静岡県・伊東市にてOA機器の販売・システム開発・サポートまで行う会社〈北村ジムキ〉の

内装改修計画。

計画地は店舗兼住宅2階建ての1階部分にあたる、間口に対して奥行きのある約200㎡の長方形の空間である。

クライアントから求められたのは、事務作業を行うワークスペース、機器のメンテナンスを行うフリースペース、会議を行うミーティングルーム、備品や資材を収納する倉庫、軽い打ち合わせ等を行うカウンターといった機能的な要望のみ。昨今のオフィス設計にしばしば求められるホスピタリティとは反するミニマムな要望である。
それらの要望に対し、オフィス然とした機能的でありながらも居心地が良く、時間の変化を感じることができる空間を考えた。

空間の構成は、カラーガラスによって各機能を緩やかに分節しながらも視覚的には繋がっている大きなワンルームの空間とし、壁のない改修前の構成を踏襲し使い勝手に配慮した。

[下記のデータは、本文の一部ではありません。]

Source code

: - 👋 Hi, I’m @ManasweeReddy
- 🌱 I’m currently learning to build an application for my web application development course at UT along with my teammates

空間を最も特徴づけているガラスパーテーションは機能を分けるように規律を持って配置。ワンルームの大きな空間をスケールダウンし居心地の良さと作業へ集中できる空間を作り出すと共に、大きな窓から入ってくる光や木々といった環境を映し出し、時間の変顔感じることができるファクターとして計画した。

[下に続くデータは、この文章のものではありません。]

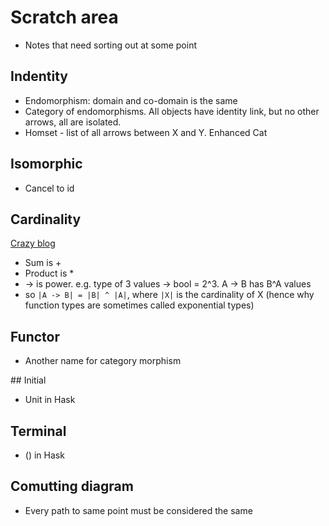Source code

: # Scratch area

- Notes that need sorting out at some point

## Indentity

- Endomorphism: domain and co-domain is the same
- Category of endomorphisms.  All objects have identity link, but no other arrows, all are isolated.
- Homset - list of all arrows between X and Y.  Enhanced Cat

## Isomorphic

- Cancel to id

## Cardinality

[Crazy blog](http://chris-taylor.github.io/blog/2013/02/10/the-algebra-of-algebraic-data-types/)
- Sum is +
- Product is *
- -> is power.  e.g.  type of 3 values -> bool = 2^3.  A -> B has B^A values
- so `|A -> B| = |B| ^ |A|`, where `|X|` is the cardinality of X  (hence why function types are sometimes called exponential types)

## Functor

- Another name for category morphism

## Initial

- Unit in Hask

## Terminal

- () in Hask

## Comutting diagram

- Every path to same point must be considered the same
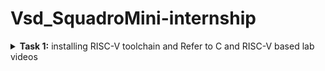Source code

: # Vsd_SquadroMini-internship

<details>
<summary><b>Task 1:</b> installing RISC-V toolchain and Refer to C and RISC-V based lab videos </summary>   
<br>
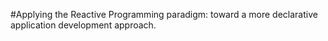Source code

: #Applying the Reactive Programming paradigm: toward a more declarative application development approach.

建物前の道路に対して全面ガラスのあるエントランススペースには軽い打ち合わせや作業が行えるコンクリートのカウンターを配置、外部と地続きである床面の視線を一旦切ることで、カウンターとしての機能だけでなく空間の堰として外部と内部の「間」をつくる役割を担い、居心地の良さにも配慮している。

マテリアルについてはコンクリート、ガラス、スチール、いったインダストリアルなものと相性が良いものに絞り選択。既存の天井を剥がして現れた鉄骨造のフレームもオフィス機器との相性も良く、塗装してそのまま空間に取り入れた。